250頭の乳牛を飼っている中小牧場を視察した。
 
keizoku64no11.jpg
 
そこでは、徹底して、自動化をしており
乳搾りは、自動で24時間行われ
 
糞尿の清掃も、餌やりも自動だ。
牛には一頭一頭チップが付いていて個別管理をしている。
 
ハイテクそのものでした。
 
その分、そこの会社は、
製品加工販売に力を入れ
年中観光客で賑わっている。
 
豚の生産者は、もっとハイテクで
8000頭を、4人で見られるそうだ。
 
そして、空いた時間は、ブランド力を上げることに力を注いでいる。
 
 
昨年視察した十勝では、
小麦、とうもろこしの生産者では、
農機具はほぼすべて、自動運転でやっているそうだ。
 
 
生産性を学ぶなら、農業畜産業を見学に行くと良いのかもしれない。
 
農業畜産業は、人が中々集まらないので
生産性が結果としてあがった。
 
日本の企業これから人が採れなくなる可能性が高い
ぜひ、勉強して欲しい。
 
 
(8) 組み合わせ力が、これから必要な力だ!?
 
今、飲食店で地方活性化する動きが
あちこちである。
 
元々は、ヨーロッパでは多く見られ
最近は日本でも、それが見受けられるようになりました。
 
 
スペインのサンセバスチャンは、
世界でも最も有名でしょうか。
 
 
日本でも、博多や、札幌などは
かなり盛り上がっていますし
 
今回訪れた、余市も
ワインで、力を入れています。
 
ワインツーリズムなるものに力を入れているのです。
 
 
余市で、いくつかの企業を訪問したのですが
これから、必要な力として
「組み合わせ力」「コーディネート力」が
すごく大切だなと感じたのです。
 
コーディネートの意味は
・物事を調整すること。

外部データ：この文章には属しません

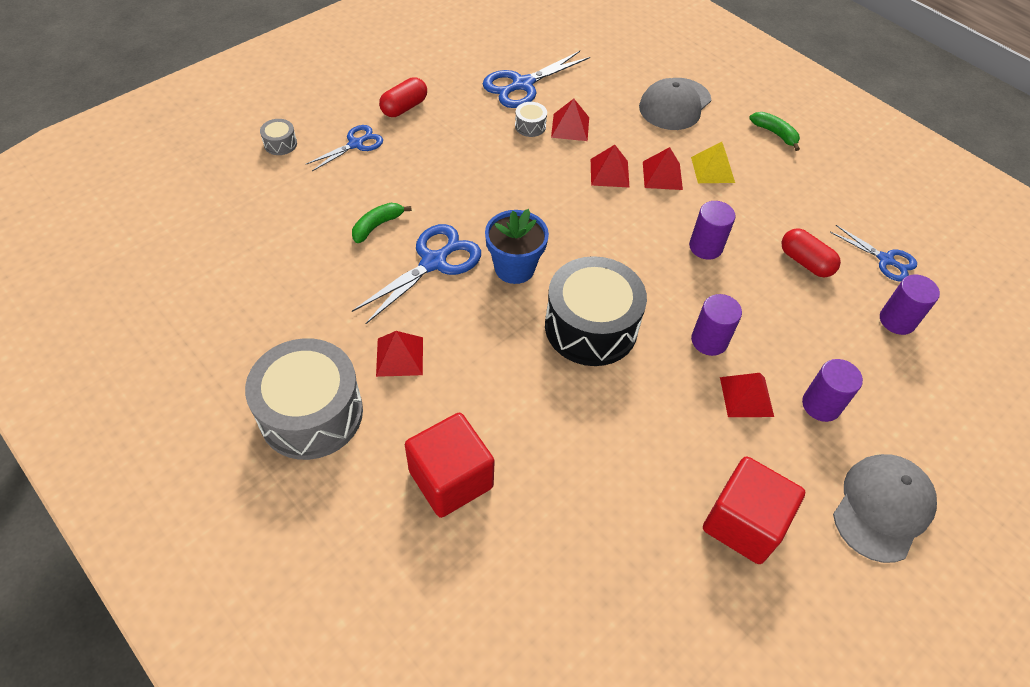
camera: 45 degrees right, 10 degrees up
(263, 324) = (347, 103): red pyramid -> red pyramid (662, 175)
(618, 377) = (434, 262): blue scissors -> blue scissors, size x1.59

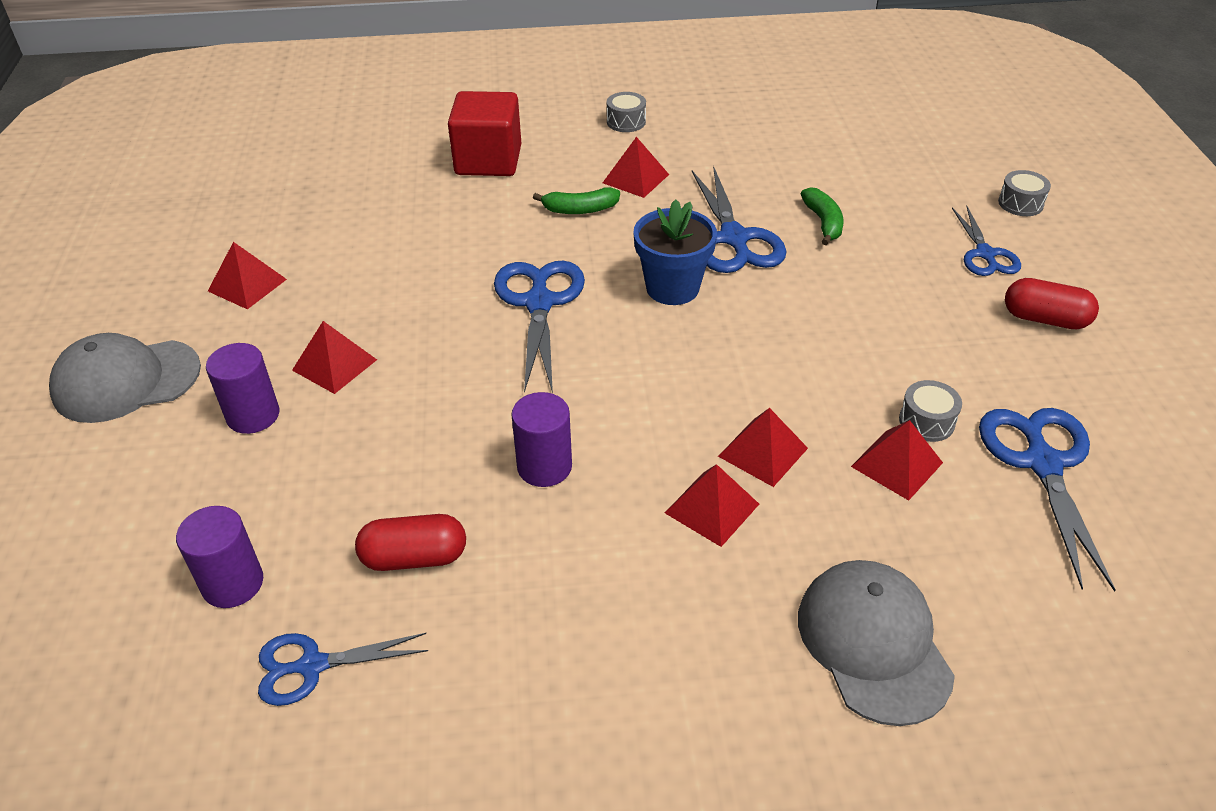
camera: 130 degrees right, 10 degrees down
(311, 413) = (626, 122): grey drum -> grey drum, size x0.41
(404, 107) = (1045, 319): red capsule -> red capsule turned 60 degrees counterclockwise
(591, 327) = (539, 303): black drum -> blue scissors
(709, 341) = (423, 379): purple cylinder -> none
(712, 169) = (674, 580): yellow pyramid -> none
(743, 523) = (247, 285): red cube -> red pyramid
(775, 134) = (688, 751): green banana -> green banana (580, 209)
(882, 508) = (126, 381): grey cap -> grey cap turned 90 degrees clockwise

間に立ってまとめること。
・衣服や装身具などで、色・形・材質をうまく組み合わせて、全体の調和をはかること。
 
これが、必要になり
組み合わせ、コーディネート力があるところが伸びているように思うのです。
 
 
余市で、脱サラして6年目のワイナリー経営者のワインは最高でした。
今では、人気で中々手に入らないワインになっているそうです。
 
keizoku64no12.jpg
 
keizoku64no13.jpg
  
ここの白ワインは絶品です。
そのワイン造りは、4~8種類のぶどうをブレンドして
仕上げるのです。
 
これも組み合わせで、元来日本人はブレンド力が長けているのかもしれません。
 
 
そして、レストランで考えると
料理がおいしいのは当たり前ですが
 
それにどのワインを合わせるか?
 
この組み合わせ、コーディネート力が
レストランの品質がより高まるのです。
 
 
この考え方は、
どのビジネスにも言えることではないでしょうか?
 
ただ、自社の商品・サービスを提供するのではなく
他と組み合わせることにより
お客様の使用価値がもっと高まるようなこと。
 
これを追求していくと
まだまだ、ビジネスは面白くなり、上向くと思うのです。
 
 
(9) まとめ
 
商売は、楽しく・面白く
 
そして、工夫をする。
 
これが、すごく大切に思います。
 
だから、視察は、楽しみながら学ぶことができるので非常によいです。
 
 
今回の沖縄、北海道視察で学んだことは
 
●もうすでに動いている
 ワクチンを終えた、高齢者をはじめとして
 地元の人たちの移動がかなり活発です。
 
●日本は大丈夫
 日本の地方に行くと、良いところ、良い会社が
 いっぱいあります。
 
 日本は大丈夫だなと思います。
 
 良さをどうするかが、これから必要なのでしょう。
 
 
そして、うまくいくには
 
●独自固有の長所
 
●人時生産性を上げる
 
●価格決定権を持つ
 
●遠くのお客様も相手にする
 
●そして、リピートにする
 
 
もっと勉強して、発信をしていきたいと思います。